That's not the only thing about this that blows.
The goal is to light up all of the lanterns. So after you've completed this grueling task, the puzzle is solved, right? Ha! We haven't even hit the halfway point yet. Lighting all the lanterns enables a keypad on the back of one of the pillars behind the original lantern, and pressing one of these buttons makes the lantern blink out another Morse code message, which instructs you in more extremely cryptic language to head to a different map and crouch behind a rock, as well as some crazy instructions about multiplying words together.
Find the rock and crouch by it, and you'll hear a low-pitched sound effect. To proceed further, you need to be savvy enough to record the sound and paste it into some goddamn sound editing software, slowing it down and adjusting the pitch until you hear song lyrics. If the Germans encrypted their messages this well, we'd still be fighting World War II.
"Sarge, we need cover fire!"
"Be right there. I just gotta open Pro Tools for a second."
Next, you have to figure out that the cryptic clue from earlier was prompting you to assign an alphanumerical value to the letters of these lyrics and do a complex math equation. Working this out will give you a code, which you can punch into the keypad from earlier, and then the lantern will give you another Morse code message that tells you how to visit yet another map and claim your prize.
That prize is a new outfit for your character that is otherwise only available to employees of the developer, DICE LA.
Even getting a real one mailed to you wouldn't have made this worth it.
So you can do all that, or you can simply get a job at DICE, which is probably much less difficult and time-consuming.

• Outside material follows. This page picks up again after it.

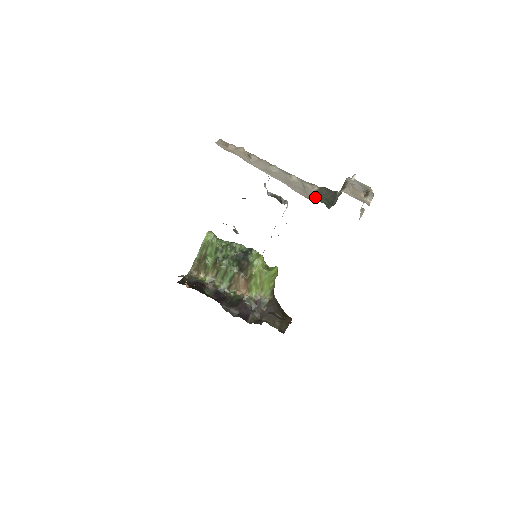
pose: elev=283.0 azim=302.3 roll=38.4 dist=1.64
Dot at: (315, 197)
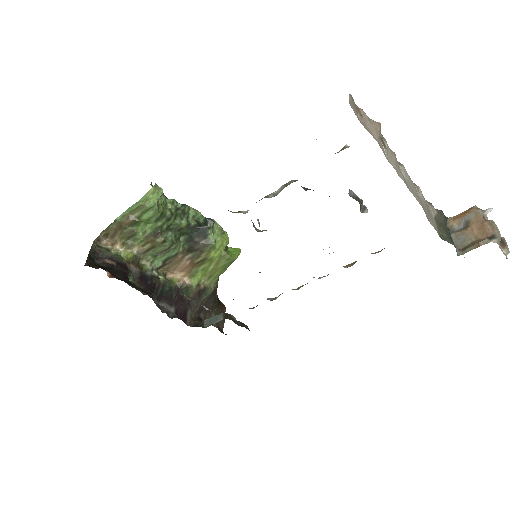
Dot at: (442, 231)
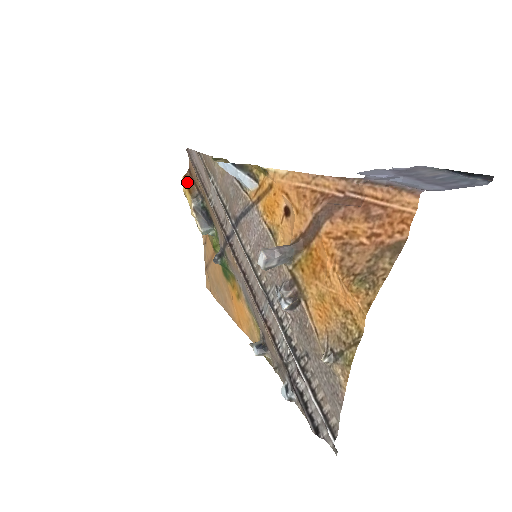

4Halo 3 Makes You Literally Jump Through Hoops To Unlock Crazy Dialogue
Collecting human skulls in Halo 3 lets you customize certain elements of the game, like disabling checkpoints, changing the enemies' AI, or really freaking out your neighbors with your weirdo hobby. And the most well-hidden skull unlocks the most important feature: making all the characters spew witty dialogue like you're in a Joss Whedon movie.
It's called the "IWHBYD skull," which stands for "I would have been your daddy (but a dog beat me over the fence)." That's the kind of trash talk you can expect from every other scene in the game after you unlock it. But sick burns do not come easy: The skull is found at the end of Mission 7, which is by far the longest level in the game, and you're not allowed to cheat by starting the mission partway through or on easy difficulty. At the end of the level, you arrive in a corridor with holograms of the game's titular halos. After an action sequence, everyone in the room suddenly tries to kill the shit out of you, and the story compels you to retreat from the corridor.
But you shouldn't do that. Instead, you're supposed to jump through those halos like a trained poodle, but not in just any order. Each halo plays a musical note when you leap through it, and your goal is to memorize the sound that each ring makes so that eventually you can jump through them in the correct order to recreate the Halo theme song.
Should you accomplish this, the IWHBYD Skull appears at the end of the hallway, and your reward is that the game is now packed full of wacky dialogue, like aliens promising to "be the bottom" if you spare their life.
It's like the most desperate Grindr profile bio ever created.